И в дружбе мудрых глаз найду для близнеца,

Какого не скажу, то выраженье, близясь

К которому, к нему, — вдруг узнаешь отца

И задыхаешься, почуяв мира близость.

И я хочу благодарить холмы,

Что эту кость и эту кисть развили:

Он родился в горах и горечь знал тюрьмы.

Хочу назвать его — не Сталин, — Джугашвили!

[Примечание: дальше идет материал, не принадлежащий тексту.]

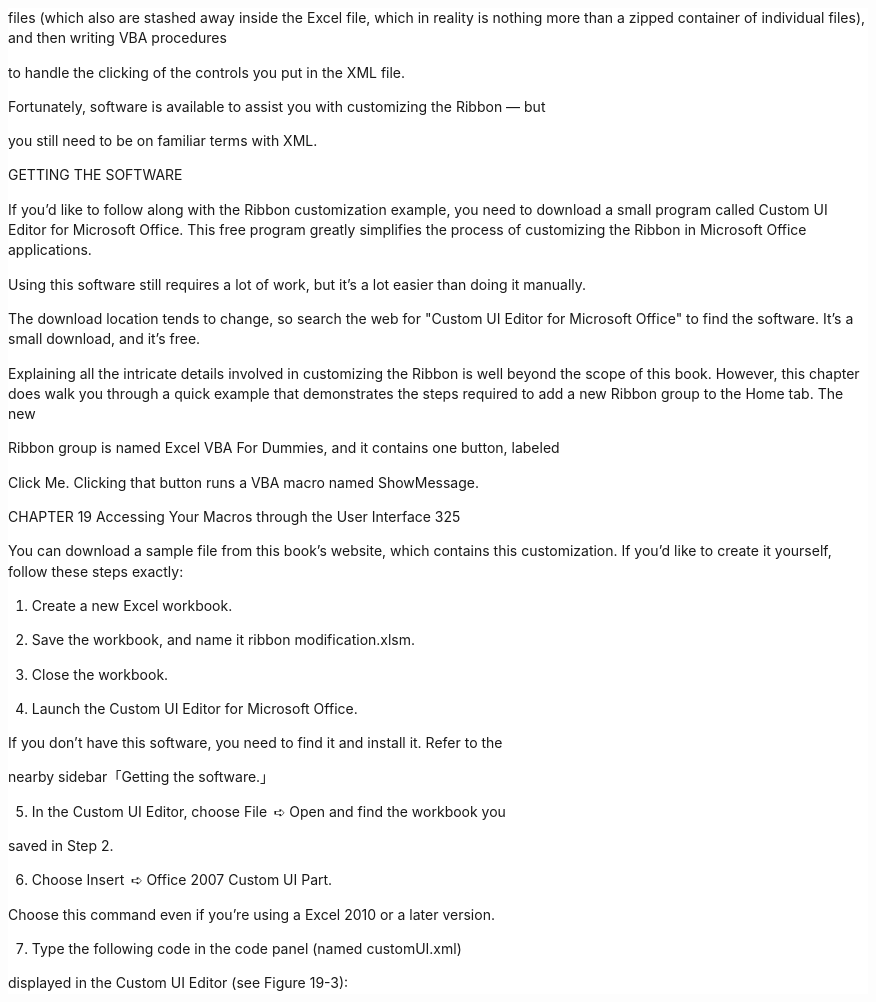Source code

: files (which also are stashed away inside the Excel file, which in reality is nothing more than a zipped container of individual files), and then writing VBA procedures

to handle the clicking of the controls you put in the XML file.

Fortunately, software is available to assist you with customizing the Ribbon — but

you still need to be on familiar terms with XML.

GETTING THE SOFTWARE

If you’d like to follow along with the Ribbon customization example, you need to download a small program called Custom UI Editor for Microsoft Office. This free program greatly simplifies the process of customizing the Ribbon in Microsoft Office applications.

Using this software still requires a lot of work, but it’s a lot easier than doing it manually.

The download location tends to change, so search the web for  "Custom UI Editor for  Microsoft Office"  to find the software. It’s a small download, and it’s free.

Explaining all the intricate details involved in customizing the Ribbon is well beyond the scope of this book. However, this chapter does walk you through a quick example that demonstrates the steps required to add a new Ribbon group to the Home tab. The new

Ribbon group is named Excel VBA For Dummies, and it contains one button, labeled

Click Me. Clicking that button runs a VBA macro named ShowMessage.

CHAPTER 19  Accessing Your Macros through the User Interface    325

You can download a sample file from this book’s website, which contains this customization. If you’d like to create it yourself, follow these steps exactly:

1. Create a new Excel workbook.

2. Save the workbook, and name it ribbon modification.xlsm.

3. Close the workbook.

4. Launch the Custom UI Editor for Microsoft Office.

If you don’t have this software, you need to find it and install it. Refer to the

nearby sidebar「Getting the software.」

5. In the Custom UI Editor, choose File  ➪ Open and find the workbook you

saved in Step 2.

6. Choose Insert  ➪ Office 2007 Custom UI Part.

Choose this command even if you’re using a Excel 2010 or a later version.

7. Type the following code in the code panel (named customUI.xml)

displayed in the Custom UI Editor (see Figure  19-3):

<customUI xmlns='http://schemas.microsoft.com/office/2006/01/customui'>

<ribbon>

<tabs>

<tab idMso='TabHome'>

В былые дни Ося мучался вопросом: «Что он делает с буграми голов?» В «Оде» Ося не только для себя — «Я у него учусь к себе не знать пощады», но и для всех своих сограждан нашел ответ, «кто сдвинул мира ось, ста сорока народов чтя обычай», и куда деваются бугры голов:

Уходят вдаль людских голов бугры:

Я уменьшаюсь там, меня уж не заметят,

Но в книгах ласковых и в играх детворы

Воскресну я сказать, что солнце светит.

Правдивей правды нет, чем искренность бойца:

Для чести и любви, для доблести и стали.

Есть имя славное для сжатых губ чтеца —

Его мы слышали, и мы его застали.

В телефонном разговоре с Борис Леонидычем Иосиф Виссарионович настойчиво спрашивал про Осю: «Но он мастер, он — мастер?» Как всякий кавказский человек, Сосо любил стихи и ценил стихотворцев — кого ямба ради, кого ямы ради.